**Extrait de texte:**
Samedi 3 juin, Recep Tayyip Erdoğan, réélu le 24 mai dernier au deuxième tour de l’élection présidentielle, a été intronisé officiellement à Ankara en présence de 78 chefs d’État et du secrétaire général de l’Otan. Après avoir rendu hommage à Kemal Atatürk à son mausolée et prêté serment de respecter la « laïcité », ce chef d’un parti nationaliste et islamiste, qui n’a eu de cesse au cours des vingt dernières années de vouloir « réislamiser » le pays, devra s’atteler à la situation économique. Touchée de plein fouet par une inflation incontrôlable, une grande partie de la population turque, notamment dans les classes populaires, dépend désormais des aides sociales de l’État. Une dépendance qui a notamment permis d’asseoir le système clientéliste auquel Erdoğan doit une partie de son succès.

La croissance turque reposait ces dernières années essentiellement sur les dépenses publiques et le secteur du BTP. Le tremblement de terre catastrophique de cet hiver, qui a révélé l’ampleur de la corruption des magnats de la construction et des élus du parti présidentiel, l’AKP, risque d’y mettre un sérieux coup de frein. Aussi les pressions des milieux d’affaires turcs comme étrangers se font-elles de plus en plus insistantes pour que la banque centrale – étroitement contrôlée par le pouvoir – remonte les taux d’intérêt au lieu d’engloutir ses réserves de change pour soutenir vainement la livre turque. C’est dans ce sens d’ailleurs qu’Erdoğan a nommé comme ministre de l’Économie un spécialiste, Mehmet Şimşek, ancien économiste de la banque américaine Merrill Lynch, histoire de rassurer les grandes puissances et le FMI qui comptent exiger de la Turquie une politique monétaire et d’austérité plus stricte. Son concurrent malheureux à la présidentielle, Kemal Kılıçdaroğlu, du CHP (le parti kémaliste d’obédience social-libérale) avait lui-même annoncé son intention de procéder à une cure d’austérité en cas de victoire. Il est probable que celle-ci sera finalement l’œuvre d’Erdoğan s’il veut rassurer les marchés et attirer les investisseurs. Et le peuple turc, déjà largement frappé par l’inflation galopante, serait supposé payer la note.

**Entrées de données:**
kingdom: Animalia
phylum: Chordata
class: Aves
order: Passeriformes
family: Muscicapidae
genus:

**Consigne:**
Répondez aux questions suivantes à partir de l'extrait sur l'investiture d'Erdoğan :
(a) Combien de chefs d'État étaient présents lors de l'intronisation à Ankara ?
(b) Sur quoi reposait essentiellement la croissance turque ces dernières années ?
(c) Qui Erdoğan a-t-il nommé ministre de l'Économie, et quel poste cette personne occupait-elle auparavant ?

**Réponse:**
(a) 78 chefs d'État.
(b) Sur les dépenses publiques et le secteur du BTP.
(c) Mehmet Şimşek, ancien économiste de la banque américaine Merrill Lynch.